Cast: Anushka Sharma, Parambrata Chatterjee, Rajat Kapoor, Rithbhari Chakraborty, Mansi Multani
Director: Prosit Roy
There are certain things top Bollywood actresses just don’t do. They don’t, for example, play flesh-chomping chudails with a mouth that drips blood and a face that’s a mess of cracking, rotting skin. Nagins avenging the murder of their slithering, beloved Nags is as far as they will go in the revenge-seeking supernatural world. Angry and hissing, yes, but never ugly and repulsive. That’s because, a), bhootnis are unseemly; and b), because things stick. After playing a witch or a pret aatma who preys on innocent, unsuspecting humans, it is very likely that the next time the actress puts her manicured hand on the hero’s shoulder in a KJo or an Adi Chopra film, everyone in the hall will freak out in unison, scream and run straight to Shah Rukh Khan’s Mannat to save him from the chudail’s chungal. But Anushka Sharma clearly doesn’t scare easy. She has put her own money into producing Pari: Not a Fairytale, a film set in Kolkata where she plays no ordinary witch, but the last one in a long, insidious line of Ifrits — women born, raised and devoted to carry on the bloodline of Shaitan.
Pari begins with Arnab (Parambrata Chatterjee), an awkward, reserved, decent man meeting a prospective wife, Piyali (Rithbhari Chakraborty), a talkative, straightforward nurse who believes in the calming powers of anulom-vilom. Soon after their meeting, as Arnab and his family are heading home, there’s an accident and Kuttewaali Budhia, a destitute women in a burqa, is declared dead. While the accident takes Arnab and the cops to her hut in a secluded patch of forest where they find her daughter Rukhsana (Anushka Sharma), the mark on the dead woman’s arm creeps out a worker at the morgue and he dials Professor Qasim Ali (Rajat Kapoor). There on unfolds the story which began in a town in Bangladesh, about the Kayamat Andolan, the professor’s accident while trying to kill the unborn of an Ifrit, a female soldier of the scary, bad one.
The flashback conjures up a pagan world where pregnant women are chained and then, one by one, dunked into a bathtub and their child aborted.
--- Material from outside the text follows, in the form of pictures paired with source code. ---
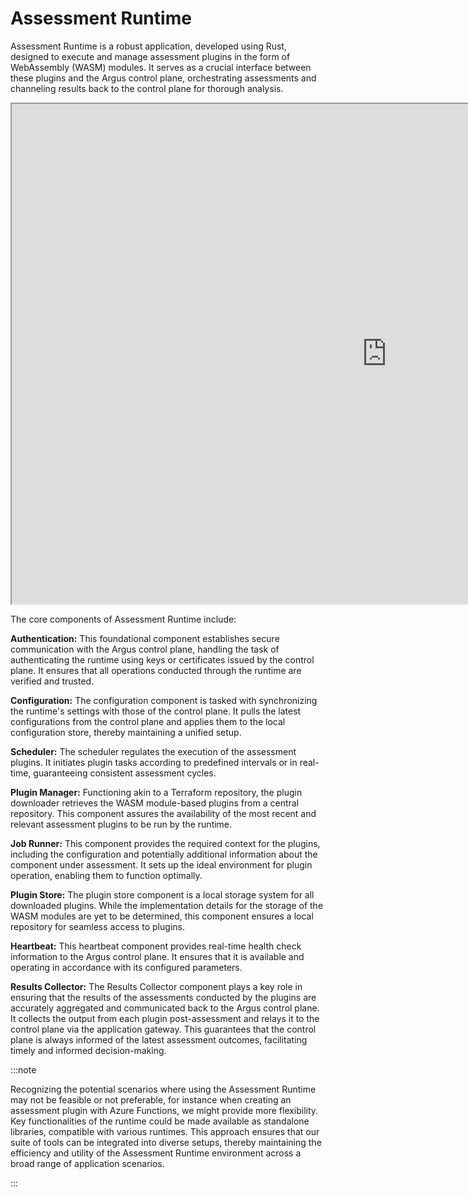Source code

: # Assessment Runtime

Assessment Runtime is a robust application, developed using Rust, designed to execute and manage assessment plugins in the form of WebAssembly (WASM) modules. It serves as a crucial interface between these plugins and the Argus control plane, orchestrating assessments and channeling results back to the control plane for thorough analysis.

<iframe src="https://s.icepanel.io/XZjDErdNZMZBJ0/YjLQ" height="800" width="1200" title="Argus Architecture" style={{borderRadius: '16px', border: 'none'}}></iframe>

The core components of Assessment Runtime include:

**Authentication:** This foundational component establishes secure communication with the Argus control plane, handling the task of authenticating the runtime using keys or certificates issued by the control plane. It ensures that all operations conducted through the runtime are verified and trusted.

**Configuration:** The configuration component is tasked with synchronizing the runtime's settings with those of the control plane. It pulls the latest configurations from the control plane and applies them to the local configuration store, thereby maintaining a unified setup.

**Scheduler:** The scheduler regulates the execution of the assessment plugins. It initiates plugin tasks according to predefined intervals or in real-time, guaranteeing consistent assessment cycles.

**Plugin Manager:** Functioning akin to a Terraform repository, the plugin downloader retrieves the WASM module-based plugins from a central repository. This component assures the availability of the most recent and relevant assessment plugins to be run by the runtime.

**Job Runner:** This component provides the required context for the plugins, including the configuration and potentially additional information about the component under assessment. It sets up the ideal environment for plugin operation, enabling them to function optimally.

**Plugin Store:** The plugin store component is a local storage system for all downloaded plugins. While the implementation details for the storage of the WASM modules are yet to be determined, this component ensures a local repository for seamless access to plugins.

**Heartbeat:** This heartbeat component provides real-time health check information to the Argus control plane. It ensures that it is available and operating in accordance with its configured parameters.

**Results Collector:** The Results Collector component plays a key role in ensuring that the results of the assessments conducted by the plugins are accurately aggregated and communicated back to the Argus control plane. It collects the output from each plugin post-assessment and relays it to the control plane via the application gateway. This guarantees that the control plane is always informed of the latest assessment outcomes, facilitating timely and informed decision-making.

:::note

Recognizing the potential scenarios where using the Assessment Runtime may not be feasible or not preferable, for instance when creating an assessment plugin with Azure Functions, we might provide more flexibility. Key functionalities of the runtime could be made available as standalone libraries, compatible with various runtimes. This approach ensures that our suite of tools can be integrated into diverse setups, thereby maintaining the efficiency and utility of the Assessment Runtime environment across a broad range of application scenarios. 

:::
The professor has been on the lookout for the one that got away because, you see, the chain, the Aulad Chakra, needs to be broken. Soon, Rukhsana lands in Arnab’s house, all dirty and bloody and quaking with fear. He takes her in, feeds her, brings her clothes, teaches her how to dunk a biscuit in tea and the child-woman, while watching cartoons and clipping her nails that grow at an alarming rate, slowly begins to fall in love. But Rukhsana also, once every few days, moves like Wolverine to prey on some living thing to spit out the poison that keeps building up inside her. There is much leaping about, hanging upside-down, quaking at the sight and sound of anything that is godly, and some sudden YIKES!! moments. But the movie — together with its excellent camerawork and the gentle but haunting background score — isn’t so much interested in scaring us as in telling us of the transformative powers of love. Though her sharp light-eyed stare is scary, Rukhsana is, eventually, sad, heartbreaking almost.
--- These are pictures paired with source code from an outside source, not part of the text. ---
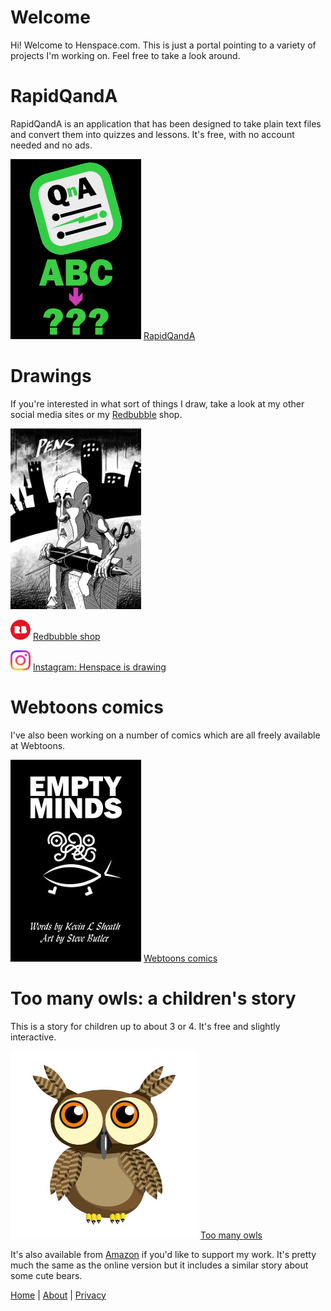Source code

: # Welcome

Hi! Welcome to Henspace.com. This is just a portal pointing to a variety of
projects I'm working on. Feel free to take a look around.

# RapidQandA

RapidQandA is an application that has been designed to take plain text files and convert them into quizzes and lessons. It's free, with no account needed and no ads.

[![Cover for comic called Empty Minds](images/rapidqanda-portrait.jpg)](http://rapidqanda.com)
[RapidQandA](http://rapidqanda.com)

# Drawings

If you're interested in what sort of things I draw, take a look at my other social media sites or my [Redbubble](https://henspace.redbubble.com) shop.

[![Picture of man holding pen](images/drawings.jpg)](https://henspace.redbubble.com/)

![Redbubble logo](images/redbubble_x32.png) [Redbubble shop](https://henspace.redbubble.com)

![Instagram logo](images/Instagram_Glyph_Gradient_x32.png) [Instagram: Henspace is drawing](https://www.instagram.com/henspace_is_drawing/)

# Webtoons comics

I've also been working on a number of comics which are all freely available at Webtoons.

[![Cover for comic called Empty Minds](images/EmptyMindsCoverx209.jpg)](https://www.webtoons.com/en/creator/u93vy)
[Webtoons comics](https://www.webtoons.com/en/creator/u93vy)

# Too many owls: a children's story

This is a story for children up to about 3 or 4. It's free and slightly interactive.

[![Close-up image of an owl's eyes](images/owl_209.jpg)](https://henspace.com/games/toomanyowls/index.html)
[Too many owls](https://henspace.com/games/toomanyowls/index.html)

It's also available from [Amazon](https://www.amazon.co.uk/Are-there-many-owls-bears/dp/B08L8SNLX8) if you'd like to support my work. It's pretty much the same as the online version but it includes a similar story about some cute bears.

[Home](index.md) | [About](about.md) | [Privacy](privacy.md)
Pari’s story, though rooted in patriarchy’s sadiyon purana fear of powerful women, doesn’t show the witches doing much evil stuff except, for the sake of their survival and love, bite a few pain in the necks. Mostly it shows Ifrits as being sexually liberated and driven — whatever their age, they brazenly tempt men with sex. Nice. In fact, in a movie that has terribly regressive genesis and annoying pageantry that panders to misogyny, there’s a lot of clever detailing of characters. Rajat Kapoor’s Prof. Qasim Ali is a very compelling character, and the actor plays it with delicious ambiguity. He seems, at once, scholarly and more powerful, vindictive and evil than the women he is pursuing with a chain saw. The film’s narrative style is controlled and stylised. There’s a slow, gradual revelation of who Ifrits are, what Rukhsana is capable of. While the movie lovingly builds up the fear factor, revealing her Vampire-like traits, it also serenades Arnab and Rukhsana. And the climax neatly ties together Piyali’s past with Arnab’s present.
Parambrata Chatterjee is very good, and Rithbhari Chakraborty screams very nicely. But the film belongs to Rajat Kapoor and Anushka Sharma. Sharma’s witch doesn’t just bite off chunks of humans she doesn’t like, but also poor, little street dogs. And she does it with sumptuous joy and at chilling speed. That’s brave, very brave indeed for a leading Bollywood actress. And scary. I wondered if, after watching the film, Virat Kohli skipped a beat at night when Anushka extended her hand to switch off the bedroom light. I would have.